Yesterday I read at a maillist about IDLE being able to use the "with"
statement in python 2.5 without needing to explicitly doing "from
__future__ import with_statement", then today I started tracing the
origin of this. It starts at the use of the InteractiveInterpreter from
the code module (so this report affects any custom shells based on it),
which uses the codeop module to compile lines.

The Compile class of the codeop module, innocently compiles the passed
source with a PyCF_DONT_IMPLY_DEDENT flag by default (I'm not going to
enter in the other details done by Compile). 
This flag is then converted to PyPARSE_DONT_IMPLY_DEDENT (defined at
parsetok.py with a value of 0x0002) by a PARSER_FLAGS macro at
pythonrun.c.
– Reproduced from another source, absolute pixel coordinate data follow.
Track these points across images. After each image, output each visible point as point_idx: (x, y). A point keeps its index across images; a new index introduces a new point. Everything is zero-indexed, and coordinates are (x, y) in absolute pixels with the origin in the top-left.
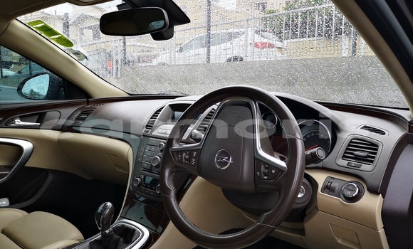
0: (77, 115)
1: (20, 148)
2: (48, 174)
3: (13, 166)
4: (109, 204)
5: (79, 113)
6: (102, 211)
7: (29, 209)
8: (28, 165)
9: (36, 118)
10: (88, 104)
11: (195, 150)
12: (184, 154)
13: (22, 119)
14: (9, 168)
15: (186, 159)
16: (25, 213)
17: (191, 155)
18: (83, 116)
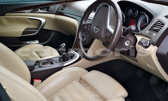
0: (61, 8)
1: (40, 21)
2: (52, 32)
3: (39, 28)
4: (64, 44)
5: (62, 6)
6: (62, 46)
7: (44, 45)
8: (44, 28)
9: (46, 9)
10: (66, 2)
11: (89, 25)
12: (86, 26)
13: (41, 9)
14: (37, 29)
15: (86, 28)
16: (43, 46)
17: (88, 26)
18: (63, 8)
Later on the function parsertok at Parser/parsetok.c is
called and it performs this check "if (flags &
PyPARSE_WITH_IS_KEYWORD)", but PyPARSE_WITH_IS_KEYWORD right now has a
value of 0x0003, so this check ends up working for both
PyPARSE_WITH_IS_KEYWORD and PyPARSE_DONT_IMPLY_DEDENT, causing the
with_statement to be enabled if the PyCF_DONT_IMPLY_DEDENT flag is
passed to the compile builtin.

To test this, start the interpreter (python 2.5) and:

>>> a = compile('with open("something") as x: pass\n', '-', 'single', 0x200)
>>> import __future__
>>> a = compile('with open("something") as x: pass\n', '-', 'single',
__future__.with_statement.compiler_flag)

Notice how it works in both cases. 

The patch added is deadly (!) simple (make clean is needed).

"This flag is then converted to PyPARSE_DONT_IMPLY_DEDENT (defined at
parsetok.py with a value of 0x0002"

Sorry, it is defined at "parsetok.h" of course.

This isn't going to happen, closing.